🤖 AI Summary
Existing automated test generation methods face dual limitations—low readability in search-based approaches and poor cost-efficiency in single-shot LLM-based generation.
Method: This paper proposes the first feedback-driven, agent-based iterative test generation framework. It begins with zero-shot LLM-generated initial tests and refines them through closed-loop iteration, incorporating execution feedback and coverage signals. Automated orchestration is achieved via an agentic workflow built on the OpenHands platform.

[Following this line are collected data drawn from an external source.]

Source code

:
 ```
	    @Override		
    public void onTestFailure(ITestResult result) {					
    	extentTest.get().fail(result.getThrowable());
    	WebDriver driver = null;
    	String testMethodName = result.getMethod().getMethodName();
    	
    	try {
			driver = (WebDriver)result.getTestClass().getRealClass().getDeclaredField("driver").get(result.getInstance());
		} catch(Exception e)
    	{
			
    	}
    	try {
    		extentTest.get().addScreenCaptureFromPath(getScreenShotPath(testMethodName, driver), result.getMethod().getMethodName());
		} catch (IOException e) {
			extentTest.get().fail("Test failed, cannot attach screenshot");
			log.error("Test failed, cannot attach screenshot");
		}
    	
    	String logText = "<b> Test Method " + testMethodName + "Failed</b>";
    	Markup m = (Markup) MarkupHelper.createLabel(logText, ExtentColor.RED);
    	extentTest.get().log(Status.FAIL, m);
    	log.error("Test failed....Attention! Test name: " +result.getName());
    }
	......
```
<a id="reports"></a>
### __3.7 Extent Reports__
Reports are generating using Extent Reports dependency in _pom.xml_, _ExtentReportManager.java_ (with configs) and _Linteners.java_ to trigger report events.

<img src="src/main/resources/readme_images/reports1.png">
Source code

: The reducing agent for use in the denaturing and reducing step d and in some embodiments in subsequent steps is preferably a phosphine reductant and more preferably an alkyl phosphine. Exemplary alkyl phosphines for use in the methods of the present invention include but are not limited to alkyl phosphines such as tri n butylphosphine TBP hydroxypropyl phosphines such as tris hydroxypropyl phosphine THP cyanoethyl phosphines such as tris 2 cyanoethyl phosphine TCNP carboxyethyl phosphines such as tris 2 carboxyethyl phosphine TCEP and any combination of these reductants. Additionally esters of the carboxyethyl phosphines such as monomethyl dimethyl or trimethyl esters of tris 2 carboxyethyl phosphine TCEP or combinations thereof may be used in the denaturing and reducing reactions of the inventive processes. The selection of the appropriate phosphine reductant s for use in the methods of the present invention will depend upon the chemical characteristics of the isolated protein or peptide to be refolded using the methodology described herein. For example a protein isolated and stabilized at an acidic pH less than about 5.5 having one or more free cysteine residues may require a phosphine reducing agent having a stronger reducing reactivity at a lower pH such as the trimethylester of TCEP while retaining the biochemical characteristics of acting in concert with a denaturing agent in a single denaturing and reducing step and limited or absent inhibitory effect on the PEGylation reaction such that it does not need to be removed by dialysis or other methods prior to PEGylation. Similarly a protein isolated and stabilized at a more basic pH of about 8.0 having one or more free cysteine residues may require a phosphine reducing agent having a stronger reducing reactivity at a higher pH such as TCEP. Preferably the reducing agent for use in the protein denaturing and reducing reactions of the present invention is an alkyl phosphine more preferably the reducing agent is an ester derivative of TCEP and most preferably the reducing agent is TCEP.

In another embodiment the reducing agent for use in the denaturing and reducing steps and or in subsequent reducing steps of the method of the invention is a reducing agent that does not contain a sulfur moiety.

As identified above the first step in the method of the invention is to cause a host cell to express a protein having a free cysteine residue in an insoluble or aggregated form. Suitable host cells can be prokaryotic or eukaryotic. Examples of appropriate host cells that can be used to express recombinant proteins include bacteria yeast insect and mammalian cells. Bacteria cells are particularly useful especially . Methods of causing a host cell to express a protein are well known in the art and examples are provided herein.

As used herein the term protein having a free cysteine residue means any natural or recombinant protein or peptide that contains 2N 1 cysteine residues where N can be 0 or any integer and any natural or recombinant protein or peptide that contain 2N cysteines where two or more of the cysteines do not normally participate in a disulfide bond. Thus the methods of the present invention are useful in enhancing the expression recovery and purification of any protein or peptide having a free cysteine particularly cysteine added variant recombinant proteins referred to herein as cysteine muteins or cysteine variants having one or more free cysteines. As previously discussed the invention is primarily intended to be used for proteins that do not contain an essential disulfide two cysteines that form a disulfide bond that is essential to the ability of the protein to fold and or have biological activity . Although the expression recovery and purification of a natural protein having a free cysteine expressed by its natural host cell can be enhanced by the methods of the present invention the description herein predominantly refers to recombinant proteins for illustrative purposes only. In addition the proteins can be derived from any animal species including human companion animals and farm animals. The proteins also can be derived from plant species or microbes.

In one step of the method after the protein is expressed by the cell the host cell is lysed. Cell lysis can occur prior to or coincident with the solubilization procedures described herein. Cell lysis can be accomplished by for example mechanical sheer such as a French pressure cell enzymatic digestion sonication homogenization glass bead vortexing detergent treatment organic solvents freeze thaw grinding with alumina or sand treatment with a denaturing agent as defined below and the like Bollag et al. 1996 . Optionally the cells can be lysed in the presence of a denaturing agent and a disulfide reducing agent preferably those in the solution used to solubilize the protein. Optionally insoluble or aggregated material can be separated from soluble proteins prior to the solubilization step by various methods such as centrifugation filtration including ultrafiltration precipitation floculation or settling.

Contribution/Results: The core innovation lies in reframing LLM-based test generation as an execution–evaluation–optimization closed loop, balancing readability, effectiveness, and low cost. Evaluated on TestGenEval, our method achieves 84.3% pass@1, 44.4% line coverage, and 33.8% mutation score, with a per-file generation cost of only $0.63—significantly outperforming both search-based and single-shot LLM baselines.
📝 Abstract
Automated test generation holds great promise for alleviating the burdens of manual test creation. However, existing search-based techniques compromise on test readability, while LLM-based approaches are prohibitively expensive in practice. We present TestForge, an agentic unit testing framework designed to cost-effectively generate high-quality test suites for real-world code. Our key insight is to reframe LLM-based test generation as an iterative process. TestForge thus begins with tests generated via zero-shot prompting, and then continuously refines those tests based on feedback from test executions and coverage reports. We evaluate TestForge on TestGenEval, a real world unit test generation benchmark sourced from 11 large scale open source repositories; we show that TestForge achieves a pass@1 rate of 84.3%, 44.4% line coverage and 33.8% mutation score on average, outperforming prior classical approaches and a one-iteration LLM-based baseline. TestForge produces more natural and understandable tests compared to state-of-the-art search-based techniques, and offers substantial cost savings over LLM-based techniques (at $0.63 per file). Finally, we release a version of TestGenEval integrated with the OpenHands platform, a popular open-source framework featuring a diverse set of software engineering agents and agentic benchmarks, for future extension and development.